前夜と同様に、いや、むしろ週末の今日は客の数も増えている気がした。その殆どがやっぱり女子中高生だ。一曲目から総立ちで場内のボルテージはガンガン増していく。
「うわぁー……。マジで緊張してきたぞコレ」
これでも人前に立つのは慣れているはずだった。『ローリング・クレイドル』のリードギターとして、場数もそれなりに踏んできた。だが、今日は違う。一人のギタリスト『デル』としてこの客の前に立つ。それも今までと全く異なる客層の前に。
「……それにしても上手いな」
正直言うと昨夜はステージの黒南風やシマケンの動きは殆ど見てなかった。確かに彼らの音楽は俺の目指す音楽のベクトルとは違う方向を向いている。だが、目の前の客を自分たちのペースに惹き込む術を確実にモノにしている。
ふと、昨夜の嫉妬心が湧き上がってきた。もし、このステージに俺が立ったならもっと……。俺の中で「このままじゃ終われない」と後押しする。
「面白い。……やってやろうじゃねーか」
俺は急いで楽屋に戻るとピックケースを取り出した。こいつの中には大事なライヴでしか使わない七つのピックが収められている。今日のこのステージと、今の俺のメンタルにおあつらえ向きなそいつ。コードネームC、情熱の真っ赤なヘビーピックを掴むと俺は瞼を閉じた。
イメージ出来るぞ。この後のステージの展開が……。楽屋に寄せては響く観客の熱気と共に。
「ケタロー、準備良い?」
ライヴも佳境を迎えた頃、薫が楽屋を訪れた事に、俺はその時すぐには反応出来なかった。それ程にイメージトレーニングに集中していたんだ。
程なくしてステージから引き揚げてきた黒南風の面々が楽屋に戻ってきた。ここまで全力疾走した彼ら。やっぱり皆一様に満ち足りて生き生きした顔してやがる。
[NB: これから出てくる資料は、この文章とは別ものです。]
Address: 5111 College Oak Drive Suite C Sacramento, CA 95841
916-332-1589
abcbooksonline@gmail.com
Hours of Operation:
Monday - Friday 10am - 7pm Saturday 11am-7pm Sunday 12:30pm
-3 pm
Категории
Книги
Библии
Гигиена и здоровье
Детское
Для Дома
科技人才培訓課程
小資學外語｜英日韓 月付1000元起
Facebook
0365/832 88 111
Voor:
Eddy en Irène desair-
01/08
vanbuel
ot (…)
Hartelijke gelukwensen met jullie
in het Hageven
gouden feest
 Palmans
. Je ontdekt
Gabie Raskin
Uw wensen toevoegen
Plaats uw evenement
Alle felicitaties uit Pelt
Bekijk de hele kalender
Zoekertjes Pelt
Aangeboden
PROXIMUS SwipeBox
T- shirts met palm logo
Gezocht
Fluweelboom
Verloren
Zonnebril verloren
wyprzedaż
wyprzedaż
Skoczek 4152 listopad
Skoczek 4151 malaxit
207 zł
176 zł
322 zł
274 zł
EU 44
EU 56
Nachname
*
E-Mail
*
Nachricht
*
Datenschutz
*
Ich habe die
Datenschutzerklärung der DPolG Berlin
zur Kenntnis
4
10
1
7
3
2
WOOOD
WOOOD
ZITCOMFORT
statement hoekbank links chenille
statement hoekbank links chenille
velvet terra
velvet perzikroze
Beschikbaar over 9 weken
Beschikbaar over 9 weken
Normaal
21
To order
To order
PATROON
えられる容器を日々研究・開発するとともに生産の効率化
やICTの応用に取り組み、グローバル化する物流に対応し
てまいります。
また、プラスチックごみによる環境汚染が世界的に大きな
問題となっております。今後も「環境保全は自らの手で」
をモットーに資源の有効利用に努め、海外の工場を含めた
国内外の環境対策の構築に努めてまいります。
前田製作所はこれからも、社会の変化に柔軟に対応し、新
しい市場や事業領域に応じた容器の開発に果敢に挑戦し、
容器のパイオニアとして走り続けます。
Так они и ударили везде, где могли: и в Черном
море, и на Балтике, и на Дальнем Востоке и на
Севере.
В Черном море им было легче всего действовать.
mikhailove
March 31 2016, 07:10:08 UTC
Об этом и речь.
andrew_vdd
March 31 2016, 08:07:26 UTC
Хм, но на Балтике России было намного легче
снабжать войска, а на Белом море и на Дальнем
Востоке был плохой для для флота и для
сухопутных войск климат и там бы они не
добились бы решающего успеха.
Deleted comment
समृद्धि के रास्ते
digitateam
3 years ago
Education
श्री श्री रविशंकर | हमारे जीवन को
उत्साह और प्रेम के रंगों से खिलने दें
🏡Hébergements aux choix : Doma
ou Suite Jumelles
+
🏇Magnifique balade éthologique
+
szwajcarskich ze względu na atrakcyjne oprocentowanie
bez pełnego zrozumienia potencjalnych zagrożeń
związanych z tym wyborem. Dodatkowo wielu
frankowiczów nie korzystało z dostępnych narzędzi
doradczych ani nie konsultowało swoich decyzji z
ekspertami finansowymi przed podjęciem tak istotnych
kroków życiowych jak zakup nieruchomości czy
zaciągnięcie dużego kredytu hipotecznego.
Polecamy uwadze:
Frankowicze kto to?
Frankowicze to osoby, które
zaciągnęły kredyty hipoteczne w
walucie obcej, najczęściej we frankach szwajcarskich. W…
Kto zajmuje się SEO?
そうなんだ。初めてステージに立つテンションではダメなんだ。彼らの作り上げた二時間余りの世界。そのテンションまで俺のメンタルを引き上げて臨まなければ、絶対に彼ら黒南風だけでなく、目の前の客に食われちまう。そんなワケにいかねぇ。
「俺が、食ってやる!」
「……? 何を食べるの? お腹すいたの?」
まったく、いつもいつも俺がカッコよく決めようとすると邪魔をするのは薫だ。
「何でもねぇよ」
「そっ。じゃあデルさん、もうすぐ時間ですよ」
「……ん、おう。……チッ、近くに人が居る時はデル名義かよ。ややこしい奴」
するとアンコールブレイクを終え、充電完了したシマケンが俺の所にやって来た。
「デルさん、俺らに遠慮なくお願いします!」
「遠慮なんかしねぇぞ! こっちこそ、よろしくな!」
俺とシマケンはガッツリと握手した。そして黒南風が先にアンコールの声轟くステージへと歩を進める。俺もその後方から追随する。すると不意に薫が俺の肩を叩いた。
「ファイッ。ケタロー」
俺は無言でそのエールに応えると、楽屋のドアを引き開けた。その瞬間、ライヴハウスの熱気が俺の身体を包み込んだ。